Точнее не скажешь. Есть вещи дороже жизни. Бывает, судьба кому-то поворачивает так, что жить дальше невыносимо, но надо. Ради парней, семьи или ради дела. Но иногда наоборот, сохранив жизнь, потеряешь большое и важное. Тогда самострел – взрослое решение, зачёт и уважуха такому.
– А что важнее жизни? – спрашивает Сева.
– Много шо важнее жизни. Маленький ты ещё для взрослых разговоров. Умереть легко. Жить трудно, – сердится Рюша. – Сначала сделай, потом можешь умирать.

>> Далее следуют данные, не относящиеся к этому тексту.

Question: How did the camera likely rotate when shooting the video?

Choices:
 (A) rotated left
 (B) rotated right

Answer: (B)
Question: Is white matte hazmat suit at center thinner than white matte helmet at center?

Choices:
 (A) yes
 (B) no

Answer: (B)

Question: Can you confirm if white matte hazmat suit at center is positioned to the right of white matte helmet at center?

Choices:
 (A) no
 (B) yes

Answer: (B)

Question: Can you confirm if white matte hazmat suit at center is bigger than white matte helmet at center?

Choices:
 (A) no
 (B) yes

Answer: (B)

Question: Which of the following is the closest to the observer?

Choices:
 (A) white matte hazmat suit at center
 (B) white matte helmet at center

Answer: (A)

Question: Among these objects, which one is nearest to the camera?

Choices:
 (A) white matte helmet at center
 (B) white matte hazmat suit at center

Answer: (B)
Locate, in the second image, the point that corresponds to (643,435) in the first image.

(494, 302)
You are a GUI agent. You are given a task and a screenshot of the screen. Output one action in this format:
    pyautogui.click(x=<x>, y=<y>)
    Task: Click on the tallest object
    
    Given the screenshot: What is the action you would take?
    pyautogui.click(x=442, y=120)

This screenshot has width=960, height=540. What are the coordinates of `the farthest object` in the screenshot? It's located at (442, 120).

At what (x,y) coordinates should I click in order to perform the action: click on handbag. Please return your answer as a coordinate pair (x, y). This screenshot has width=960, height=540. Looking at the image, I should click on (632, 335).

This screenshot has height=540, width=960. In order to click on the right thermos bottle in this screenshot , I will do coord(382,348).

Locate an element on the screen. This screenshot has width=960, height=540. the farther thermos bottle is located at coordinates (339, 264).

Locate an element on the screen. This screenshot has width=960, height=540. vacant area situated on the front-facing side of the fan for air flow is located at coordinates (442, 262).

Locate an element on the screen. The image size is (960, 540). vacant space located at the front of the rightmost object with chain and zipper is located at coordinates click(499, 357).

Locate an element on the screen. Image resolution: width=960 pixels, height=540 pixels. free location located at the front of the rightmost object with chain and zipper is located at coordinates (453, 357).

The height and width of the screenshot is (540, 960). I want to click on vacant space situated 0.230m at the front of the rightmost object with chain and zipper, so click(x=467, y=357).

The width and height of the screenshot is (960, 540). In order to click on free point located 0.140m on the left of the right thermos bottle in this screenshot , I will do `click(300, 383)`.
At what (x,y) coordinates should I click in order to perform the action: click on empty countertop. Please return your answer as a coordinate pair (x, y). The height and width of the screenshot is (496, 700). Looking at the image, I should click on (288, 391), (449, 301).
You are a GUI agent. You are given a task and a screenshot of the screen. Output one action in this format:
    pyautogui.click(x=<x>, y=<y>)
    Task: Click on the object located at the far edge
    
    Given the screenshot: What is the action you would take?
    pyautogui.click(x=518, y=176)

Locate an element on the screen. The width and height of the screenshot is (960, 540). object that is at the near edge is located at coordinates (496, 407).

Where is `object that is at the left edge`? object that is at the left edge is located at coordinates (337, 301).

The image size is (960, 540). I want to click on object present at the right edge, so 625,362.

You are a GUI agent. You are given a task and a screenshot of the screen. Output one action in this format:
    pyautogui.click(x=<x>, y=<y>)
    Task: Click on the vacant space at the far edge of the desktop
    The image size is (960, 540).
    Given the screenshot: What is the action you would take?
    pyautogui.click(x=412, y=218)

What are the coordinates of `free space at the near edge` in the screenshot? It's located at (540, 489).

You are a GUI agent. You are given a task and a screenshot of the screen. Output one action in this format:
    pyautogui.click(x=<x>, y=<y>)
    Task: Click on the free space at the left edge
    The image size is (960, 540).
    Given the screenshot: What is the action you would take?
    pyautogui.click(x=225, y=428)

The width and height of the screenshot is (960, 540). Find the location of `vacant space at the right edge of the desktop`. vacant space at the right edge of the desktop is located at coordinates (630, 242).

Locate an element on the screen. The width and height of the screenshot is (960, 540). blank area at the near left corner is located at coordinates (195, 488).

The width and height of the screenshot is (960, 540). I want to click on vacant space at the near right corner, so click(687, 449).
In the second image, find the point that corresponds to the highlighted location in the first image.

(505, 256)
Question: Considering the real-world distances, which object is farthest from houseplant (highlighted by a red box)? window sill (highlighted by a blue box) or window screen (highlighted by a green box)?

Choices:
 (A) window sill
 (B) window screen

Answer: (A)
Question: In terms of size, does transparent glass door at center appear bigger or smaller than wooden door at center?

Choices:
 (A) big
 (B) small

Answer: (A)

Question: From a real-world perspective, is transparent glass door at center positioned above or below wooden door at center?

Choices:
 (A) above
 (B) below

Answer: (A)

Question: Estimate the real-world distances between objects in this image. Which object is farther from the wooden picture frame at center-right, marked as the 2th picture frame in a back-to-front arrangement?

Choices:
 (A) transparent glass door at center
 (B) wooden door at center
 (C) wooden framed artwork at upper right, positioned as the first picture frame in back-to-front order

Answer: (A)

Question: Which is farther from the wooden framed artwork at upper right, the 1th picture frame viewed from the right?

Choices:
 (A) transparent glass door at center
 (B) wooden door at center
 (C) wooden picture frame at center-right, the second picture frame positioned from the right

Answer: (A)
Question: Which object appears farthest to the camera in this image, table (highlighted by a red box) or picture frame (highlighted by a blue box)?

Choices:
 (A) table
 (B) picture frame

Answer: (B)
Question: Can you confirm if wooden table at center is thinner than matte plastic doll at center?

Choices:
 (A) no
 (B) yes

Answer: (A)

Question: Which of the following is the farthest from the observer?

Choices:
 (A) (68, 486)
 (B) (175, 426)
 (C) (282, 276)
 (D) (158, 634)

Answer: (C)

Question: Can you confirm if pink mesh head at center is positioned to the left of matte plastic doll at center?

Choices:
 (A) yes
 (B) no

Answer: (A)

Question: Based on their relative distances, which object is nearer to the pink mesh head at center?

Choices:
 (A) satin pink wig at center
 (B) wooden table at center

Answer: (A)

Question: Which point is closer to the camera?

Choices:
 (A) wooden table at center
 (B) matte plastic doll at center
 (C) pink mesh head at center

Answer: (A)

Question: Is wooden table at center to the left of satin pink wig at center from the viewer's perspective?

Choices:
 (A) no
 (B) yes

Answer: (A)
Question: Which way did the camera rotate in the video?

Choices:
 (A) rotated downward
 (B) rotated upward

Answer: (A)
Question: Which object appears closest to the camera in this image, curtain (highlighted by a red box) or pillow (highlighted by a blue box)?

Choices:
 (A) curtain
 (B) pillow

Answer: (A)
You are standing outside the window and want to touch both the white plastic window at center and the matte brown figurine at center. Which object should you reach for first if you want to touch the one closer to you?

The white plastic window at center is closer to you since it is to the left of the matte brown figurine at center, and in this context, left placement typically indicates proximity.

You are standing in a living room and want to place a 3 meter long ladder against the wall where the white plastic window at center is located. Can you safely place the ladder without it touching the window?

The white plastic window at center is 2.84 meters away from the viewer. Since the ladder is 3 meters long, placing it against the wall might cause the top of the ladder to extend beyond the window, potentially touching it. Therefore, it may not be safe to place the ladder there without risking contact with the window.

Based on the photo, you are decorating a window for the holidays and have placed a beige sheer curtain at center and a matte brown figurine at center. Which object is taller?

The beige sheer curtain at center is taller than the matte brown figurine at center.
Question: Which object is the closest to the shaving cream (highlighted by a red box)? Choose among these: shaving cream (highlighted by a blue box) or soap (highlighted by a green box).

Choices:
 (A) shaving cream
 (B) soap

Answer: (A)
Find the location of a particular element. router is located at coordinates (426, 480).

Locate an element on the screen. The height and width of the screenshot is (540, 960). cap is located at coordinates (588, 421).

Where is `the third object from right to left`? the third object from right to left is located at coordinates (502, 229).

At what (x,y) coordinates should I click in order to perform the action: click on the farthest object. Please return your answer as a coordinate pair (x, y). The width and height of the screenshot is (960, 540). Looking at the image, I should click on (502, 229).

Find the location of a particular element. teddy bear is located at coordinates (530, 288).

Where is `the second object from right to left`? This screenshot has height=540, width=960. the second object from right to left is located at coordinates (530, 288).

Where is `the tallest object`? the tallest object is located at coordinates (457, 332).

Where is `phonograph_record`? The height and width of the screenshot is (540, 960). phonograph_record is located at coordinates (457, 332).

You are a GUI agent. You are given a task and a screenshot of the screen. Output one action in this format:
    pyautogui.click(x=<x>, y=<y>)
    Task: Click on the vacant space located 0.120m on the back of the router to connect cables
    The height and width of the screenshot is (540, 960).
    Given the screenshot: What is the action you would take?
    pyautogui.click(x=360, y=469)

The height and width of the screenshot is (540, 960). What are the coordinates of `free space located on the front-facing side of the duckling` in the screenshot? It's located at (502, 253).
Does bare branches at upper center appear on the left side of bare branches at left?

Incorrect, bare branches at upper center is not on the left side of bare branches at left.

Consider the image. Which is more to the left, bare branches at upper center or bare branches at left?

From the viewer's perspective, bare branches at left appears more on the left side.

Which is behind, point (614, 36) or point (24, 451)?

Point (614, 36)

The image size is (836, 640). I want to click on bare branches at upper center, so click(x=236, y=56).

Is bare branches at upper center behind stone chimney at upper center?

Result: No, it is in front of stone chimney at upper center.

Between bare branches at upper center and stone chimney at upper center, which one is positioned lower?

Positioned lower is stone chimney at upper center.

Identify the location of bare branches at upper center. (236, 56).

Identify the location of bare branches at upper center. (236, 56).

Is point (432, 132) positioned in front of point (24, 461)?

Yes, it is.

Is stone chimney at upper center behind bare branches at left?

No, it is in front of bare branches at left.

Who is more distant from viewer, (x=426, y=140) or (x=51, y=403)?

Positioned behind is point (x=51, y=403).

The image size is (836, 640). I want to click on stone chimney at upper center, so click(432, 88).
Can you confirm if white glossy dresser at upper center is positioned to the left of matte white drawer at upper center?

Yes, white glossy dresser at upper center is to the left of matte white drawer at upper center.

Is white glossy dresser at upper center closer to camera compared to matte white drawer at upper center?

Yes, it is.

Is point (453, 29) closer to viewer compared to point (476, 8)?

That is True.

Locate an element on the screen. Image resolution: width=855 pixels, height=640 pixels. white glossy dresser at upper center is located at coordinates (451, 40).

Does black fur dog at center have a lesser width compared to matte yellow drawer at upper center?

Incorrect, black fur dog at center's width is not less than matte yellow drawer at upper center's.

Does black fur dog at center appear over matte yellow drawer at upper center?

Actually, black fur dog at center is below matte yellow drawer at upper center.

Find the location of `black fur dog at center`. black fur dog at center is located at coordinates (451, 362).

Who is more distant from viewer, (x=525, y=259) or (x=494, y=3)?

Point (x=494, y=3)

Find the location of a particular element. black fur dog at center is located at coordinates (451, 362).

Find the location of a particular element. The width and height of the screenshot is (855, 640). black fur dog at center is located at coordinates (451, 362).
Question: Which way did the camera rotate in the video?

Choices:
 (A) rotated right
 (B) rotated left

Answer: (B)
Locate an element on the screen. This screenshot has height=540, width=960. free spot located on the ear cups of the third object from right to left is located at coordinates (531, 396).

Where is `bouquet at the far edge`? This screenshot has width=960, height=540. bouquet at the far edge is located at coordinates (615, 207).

В то время как раз весна раздалась. Хотя на километры вокруг выжжено всё, а чувствуется, пахнет землёй и воздух такой, хоть пальцами трогай. У луганских вообще по весне всегда обострение, радиоэфир забивают. Они и в обычное время любят за жизнь по общей связи тереть, доложив по делу, начинают уточнять у далёких собеседников, «хто ваще» да с какой станицы, кого знает, чья родня. Потом разговор неизбежно переходит на житейские «шо хде почём» и «хто хде шо брал». Не забывают аккуратно спросить и как дела у сисястых знакомок.
Но весной их накрывает другое. Тоска по земле. В эфире только и слышно: «Я тя умоляю! Черешню-та, как и шпанку, парно сажать надо! Хде вас таких берут, твердожопых…» Рюша наш больше всех в таких обсуждениях участие берёт. Бывает, и противник влезает в обсуждение: «Эй, пидоры, хорош мриять, всё равно скоро в нашей земле удобрением будете!» Наши им: «Ты на нашу землю не замай, хохол! Когда сдаваться будешь?» Те в ответ: «Русские не сдаются! А вы скоро сдохнете, орки!» Оттуда же не преминут и добавить: «Орки, блять, дикари! Вы у себя на болотах и не знаете, что бывают самоплодные!» Тут Рюша: «Та ты шо? Я тя умоляю! Поди, у тебя жинка одна в Польше, а уже на сносях? У культурных растений так не получается, здеся пара нужна». Те нам: «Ну всё, пизда вам, ловите стодвадцаточку!» Бывает, и шмальнут по досаде. Короче, такие дебаты по всем частотам. Тут вмешивается командование, требует прекратить засирать эфир. «И вообще, блять, – гундосит в рацию комбат, – можно и по одной, просто веточку от другого сорта привить». С комбатом спорить чревато, все затихают ненадолго. Рюша в такое время ходит озабоченный. Достанет телефон с нагрудного – посмотрит, связи нет, суёт обратно. «Та опять ей огород без меня копать. И связи нема. Небось сердится», – поясняет он.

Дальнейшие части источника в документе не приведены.